- _Collected data_:
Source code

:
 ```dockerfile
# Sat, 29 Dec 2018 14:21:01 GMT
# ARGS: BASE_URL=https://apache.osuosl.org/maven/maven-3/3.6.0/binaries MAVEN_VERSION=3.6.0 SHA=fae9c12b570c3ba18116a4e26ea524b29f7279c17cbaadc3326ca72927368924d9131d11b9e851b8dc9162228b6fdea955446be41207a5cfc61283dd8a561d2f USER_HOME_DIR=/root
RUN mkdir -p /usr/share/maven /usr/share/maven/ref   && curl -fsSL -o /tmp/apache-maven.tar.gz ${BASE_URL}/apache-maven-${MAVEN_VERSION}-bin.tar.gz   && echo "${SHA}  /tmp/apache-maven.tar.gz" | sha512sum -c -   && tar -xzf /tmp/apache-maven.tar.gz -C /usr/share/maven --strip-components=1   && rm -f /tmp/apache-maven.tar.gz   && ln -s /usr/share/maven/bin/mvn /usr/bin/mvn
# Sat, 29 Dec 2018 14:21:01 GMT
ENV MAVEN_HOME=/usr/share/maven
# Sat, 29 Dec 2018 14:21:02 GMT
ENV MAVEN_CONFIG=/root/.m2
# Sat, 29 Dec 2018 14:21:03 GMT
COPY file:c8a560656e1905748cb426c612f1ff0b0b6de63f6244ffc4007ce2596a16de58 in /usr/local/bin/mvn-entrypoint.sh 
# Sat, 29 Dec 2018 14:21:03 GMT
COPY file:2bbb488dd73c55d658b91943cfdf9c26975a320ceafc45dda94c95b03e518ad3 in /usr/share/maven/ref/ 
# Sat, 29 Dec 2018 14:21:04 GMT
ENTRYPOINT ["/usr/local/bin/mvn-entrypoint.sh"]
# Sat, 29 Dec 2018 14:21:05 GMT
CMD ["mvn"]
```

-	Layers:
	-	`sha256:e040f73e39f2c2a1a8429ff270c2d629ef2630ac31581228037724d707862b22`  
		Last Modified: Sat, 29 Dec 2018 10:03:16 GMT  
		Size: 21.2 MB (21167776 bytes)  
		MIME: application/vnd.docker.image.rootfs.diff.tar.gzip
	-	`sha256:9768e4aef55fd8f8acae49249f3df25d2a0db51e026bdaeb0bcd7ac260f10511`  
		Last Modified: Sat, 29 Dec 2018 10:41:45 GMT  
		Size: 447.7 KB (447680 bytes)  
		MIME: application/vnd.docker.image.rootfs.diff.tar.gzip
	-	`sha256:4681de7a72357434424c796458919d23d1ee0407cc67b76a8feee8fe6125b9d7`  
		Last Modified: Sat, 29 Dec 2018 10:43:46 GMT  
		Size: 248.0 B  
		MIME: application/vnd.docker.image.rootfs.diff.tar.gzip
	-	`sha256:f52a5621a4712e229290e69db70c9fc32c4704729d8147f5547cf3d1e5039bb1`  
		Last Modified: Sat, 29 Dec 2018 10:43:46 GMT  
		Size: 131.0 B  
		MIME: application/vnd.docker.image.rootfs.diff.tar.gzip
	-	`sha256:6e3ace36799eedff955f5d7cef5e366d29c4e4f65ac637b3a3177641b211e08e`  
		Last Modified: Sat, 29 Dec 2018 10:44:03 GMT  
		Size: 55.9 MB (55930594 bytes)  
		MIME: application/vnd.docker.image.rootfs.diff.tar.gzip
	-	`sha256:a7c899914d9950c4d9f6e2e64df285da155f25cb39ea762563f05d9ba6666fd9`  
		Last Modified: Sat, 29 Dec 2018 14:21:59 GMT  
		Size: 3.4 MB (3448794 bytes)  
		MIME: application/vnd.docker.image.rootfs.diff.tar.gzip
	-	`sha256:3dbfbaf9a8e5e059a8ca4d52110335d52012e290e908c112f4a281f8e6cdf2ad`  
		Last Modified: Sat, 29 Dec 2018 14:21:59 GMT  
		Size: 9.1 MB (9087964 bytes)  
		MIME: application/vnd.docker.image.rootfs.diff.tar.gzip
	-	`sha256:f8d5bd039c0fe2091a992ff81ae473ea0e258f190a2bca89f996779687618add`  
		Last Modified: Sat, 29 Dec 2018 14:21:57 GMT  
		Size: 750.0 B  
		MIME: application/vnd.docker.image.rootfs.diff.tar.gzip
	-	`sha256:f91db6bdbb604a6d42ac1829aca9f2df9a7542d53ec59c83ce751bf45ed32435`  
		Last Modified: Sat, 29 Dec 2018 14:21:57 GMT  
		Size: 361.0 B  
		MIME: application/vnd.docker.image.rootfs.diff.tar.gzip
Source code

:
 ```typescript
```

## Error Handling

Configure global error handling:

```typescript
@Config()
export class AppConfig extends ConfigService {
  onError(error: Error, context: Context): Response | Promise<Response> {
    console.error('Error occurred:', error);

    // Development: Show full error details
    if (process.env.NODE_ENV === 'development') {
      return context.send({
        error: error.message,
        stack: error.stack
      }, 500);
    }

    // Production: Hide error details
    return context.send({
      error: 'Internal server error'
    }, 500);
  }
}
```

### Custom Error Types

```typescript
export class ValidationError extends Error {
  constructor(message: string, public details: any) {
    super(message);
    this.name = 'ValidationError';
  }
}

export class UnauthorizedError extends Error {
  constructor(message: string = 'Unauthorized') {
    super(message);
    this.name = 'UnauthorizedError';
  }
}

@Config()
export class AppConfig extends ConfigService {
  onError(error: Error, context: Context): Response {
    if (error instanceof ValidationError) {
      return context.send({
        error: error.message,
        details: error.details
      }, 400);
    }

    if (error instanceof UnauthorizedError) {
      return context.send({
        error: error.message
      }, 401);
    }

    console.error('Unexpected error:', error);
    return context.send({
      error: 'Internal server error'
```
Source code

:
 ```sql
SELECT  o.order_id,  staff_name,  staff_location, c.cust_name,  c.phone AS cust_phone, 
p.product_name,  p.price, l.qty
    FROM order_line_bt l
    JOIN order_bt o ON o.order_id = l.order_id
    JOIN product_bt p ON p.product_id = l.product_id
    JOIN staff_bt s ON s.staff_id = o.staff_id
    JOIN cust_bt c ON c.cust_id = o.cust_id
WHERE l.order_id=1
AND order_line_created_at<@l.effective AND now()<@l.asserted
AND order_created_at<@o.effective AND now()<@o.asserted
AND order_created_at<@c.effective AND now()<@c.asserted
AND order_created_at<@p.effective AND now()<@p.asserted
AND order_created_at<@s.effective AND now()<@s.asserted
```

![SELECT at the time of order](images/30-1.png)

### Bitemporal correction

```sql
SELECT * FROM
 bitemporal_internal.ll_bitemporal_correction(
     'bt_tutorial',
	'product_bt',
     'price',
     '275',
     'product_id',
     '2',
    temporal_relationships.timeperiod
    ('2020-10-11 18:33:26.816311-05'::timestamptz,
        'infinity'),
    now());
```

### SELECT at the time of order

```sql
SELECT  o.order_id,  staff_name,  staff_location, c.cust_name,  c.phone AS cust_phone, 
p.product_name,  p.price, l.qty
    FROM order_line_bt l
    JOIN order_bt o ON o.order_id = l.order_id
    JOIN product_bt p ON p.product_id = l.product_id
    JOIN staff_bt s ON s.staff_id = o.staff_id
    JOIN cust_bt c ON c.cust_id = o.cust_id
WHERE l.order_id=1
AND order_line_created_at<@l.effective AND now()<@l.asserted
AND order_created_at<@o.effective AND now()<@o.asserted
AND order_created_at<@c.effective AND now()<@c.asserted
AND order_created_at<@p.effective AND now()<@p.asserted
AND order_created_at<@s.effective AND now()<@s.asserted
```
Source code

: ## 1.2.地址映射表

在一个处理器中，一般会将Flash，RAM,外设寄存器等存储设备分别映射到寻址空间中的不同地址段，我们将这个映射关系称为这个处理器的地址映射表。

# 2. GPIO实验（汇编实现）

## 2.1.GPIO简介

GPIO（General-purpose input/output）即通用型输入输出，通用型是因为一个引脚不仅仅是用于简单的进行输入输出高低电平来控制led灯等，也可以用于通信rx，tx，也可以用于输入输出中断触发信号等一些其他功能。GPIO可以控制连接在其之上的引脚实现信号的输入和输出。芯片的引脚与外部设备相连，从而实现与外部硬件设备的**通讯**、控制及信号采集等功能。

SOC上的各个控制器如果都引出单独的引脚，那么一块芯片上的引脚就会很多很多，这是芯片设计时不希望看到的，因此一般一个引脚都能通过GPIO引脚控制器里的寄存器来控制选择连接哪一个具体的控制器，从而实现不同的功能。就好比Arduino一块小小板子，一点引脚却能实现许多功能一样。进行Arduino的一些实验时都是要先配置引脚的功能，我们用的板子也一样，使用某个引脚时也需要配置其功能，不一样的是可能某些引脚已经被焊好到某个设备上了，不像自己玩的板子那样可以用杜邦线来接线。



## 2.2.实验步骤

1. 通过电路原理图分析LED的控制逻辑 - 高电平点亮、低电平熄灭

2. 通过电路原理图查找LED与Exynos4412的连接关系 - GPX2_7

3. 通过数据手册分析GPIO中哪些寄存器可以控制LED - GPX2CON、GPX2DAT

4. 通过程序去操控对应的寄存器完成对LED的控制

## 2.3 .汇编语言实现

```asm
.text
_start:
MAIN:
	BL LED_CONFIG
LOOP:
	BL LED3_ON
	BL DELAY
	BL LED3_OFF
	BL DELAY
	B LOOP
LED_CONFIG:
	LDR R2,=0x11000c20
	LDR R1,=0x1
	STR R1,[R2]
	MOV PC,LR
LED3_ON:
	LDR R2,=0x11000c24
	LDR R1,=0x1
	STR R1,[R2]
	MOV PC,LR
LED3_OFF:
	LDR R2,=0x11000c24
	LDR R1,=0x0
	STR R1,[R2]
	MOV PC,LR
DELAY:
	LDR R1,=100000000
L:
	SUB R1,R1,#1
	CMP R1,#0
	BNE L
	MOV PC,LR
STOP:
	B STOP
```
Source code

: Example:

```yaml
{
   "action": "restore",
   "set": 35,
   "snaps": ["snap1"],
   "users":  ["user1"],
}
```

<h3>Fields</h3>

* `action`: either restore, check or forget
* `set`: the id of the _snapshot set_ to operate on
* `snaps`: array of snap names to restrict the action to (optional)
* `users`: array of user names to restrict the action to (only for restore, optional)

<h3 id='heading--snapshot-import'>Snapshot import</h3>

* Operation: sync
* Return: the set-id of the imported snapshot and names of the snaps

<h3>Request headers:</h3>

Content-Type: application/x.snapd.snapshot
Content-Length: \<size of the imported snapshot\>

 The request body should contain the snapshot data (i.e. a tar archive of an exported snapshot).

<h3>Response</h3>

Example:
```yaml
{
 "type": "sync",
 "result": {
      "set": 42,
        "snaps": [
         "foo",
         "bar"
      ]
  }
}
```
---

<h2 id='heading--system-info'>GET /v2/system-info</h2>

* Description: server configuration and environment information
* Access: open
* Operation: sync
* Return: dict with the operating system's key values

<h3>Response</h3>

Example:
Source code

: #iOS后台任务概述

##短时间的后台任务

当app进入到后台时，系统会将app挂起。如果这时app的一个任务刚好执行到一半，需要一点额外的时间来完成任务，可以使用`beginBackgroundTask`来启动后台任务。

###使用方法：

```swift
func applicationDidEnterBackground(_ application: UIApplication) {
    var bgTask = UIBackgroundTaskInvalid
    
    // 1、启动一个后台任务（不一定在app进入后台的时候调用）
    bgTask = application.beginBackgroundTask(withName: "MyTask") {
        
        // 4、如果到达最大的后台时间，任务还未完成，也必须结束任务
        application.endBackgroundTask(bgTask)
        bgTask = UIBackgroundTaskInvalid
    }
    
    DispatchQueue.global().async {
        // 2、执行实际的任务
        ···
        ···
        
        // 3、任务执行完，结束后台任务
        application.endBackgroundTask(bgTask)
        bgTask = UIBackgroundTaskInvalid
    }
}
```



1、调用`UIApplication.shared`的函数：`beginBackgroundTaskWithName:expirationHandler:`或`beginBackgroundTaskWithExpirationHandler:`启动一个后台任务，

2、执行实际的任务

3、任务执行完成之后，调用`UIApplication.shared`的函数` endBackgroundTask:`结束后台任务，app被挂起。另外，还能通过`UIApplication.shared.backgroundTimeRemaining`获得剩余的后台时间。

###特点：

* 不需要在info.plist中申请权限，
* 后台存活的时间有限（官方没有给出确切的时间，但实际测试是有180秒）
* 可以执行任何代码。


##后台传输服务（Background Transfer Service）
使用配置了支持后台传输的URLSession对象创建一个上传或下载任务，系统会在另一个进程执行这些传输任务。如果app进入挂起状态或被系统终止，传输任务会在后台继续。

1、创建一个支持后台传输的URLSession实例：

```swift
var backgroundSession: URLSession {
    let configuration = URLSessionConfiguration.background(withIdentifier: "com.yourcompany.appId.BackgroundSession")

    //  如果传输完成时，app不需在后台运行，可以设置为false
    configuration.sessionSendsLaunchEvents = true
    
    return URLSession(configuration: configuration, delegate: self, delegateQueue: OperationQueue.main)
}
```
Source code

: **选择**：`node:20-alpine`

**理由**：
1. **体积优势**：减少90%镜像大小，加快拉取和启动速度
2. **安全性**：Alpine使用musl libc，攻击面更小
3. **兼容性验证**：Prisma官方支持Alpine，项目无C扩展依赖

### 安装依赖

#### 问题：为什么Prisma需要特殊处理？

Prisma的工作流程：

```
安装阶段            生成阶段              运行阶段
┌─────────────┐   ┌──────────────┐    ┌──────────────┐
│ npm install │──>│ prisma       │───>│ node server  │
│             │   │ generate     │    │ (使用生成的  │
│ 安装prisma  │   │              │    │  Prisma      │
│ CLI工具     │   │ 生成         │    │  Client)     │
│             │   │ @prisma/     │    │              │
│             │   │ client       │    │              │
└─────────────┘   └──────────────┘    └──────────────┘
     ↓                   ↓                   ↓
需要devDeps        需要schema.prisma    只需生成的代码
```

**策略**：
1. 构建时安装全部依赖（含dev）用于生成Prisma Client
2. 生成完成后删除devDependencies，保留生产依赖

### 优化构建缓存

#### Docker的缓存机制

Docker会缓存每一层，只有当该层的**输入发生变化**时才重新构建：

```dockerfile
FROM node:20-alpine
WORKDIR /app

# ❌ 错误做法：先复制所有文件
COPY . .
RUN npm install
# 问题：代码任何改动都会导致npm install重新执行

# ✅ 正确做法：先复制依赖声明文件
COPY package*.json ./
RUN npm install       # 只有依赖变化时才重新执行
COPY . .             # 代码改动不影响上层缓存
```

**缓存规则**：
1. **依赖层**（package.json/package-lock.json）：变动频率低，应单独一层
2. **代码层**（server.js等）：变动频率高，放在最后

- _Brief_:
Each line of the data in which the string "json" appears needs to be copied.

- _Answer to this problem_:
COPY package*.json ./
1. **依赖层**（package.json/package-lock.json）：变动频率低，应单独一层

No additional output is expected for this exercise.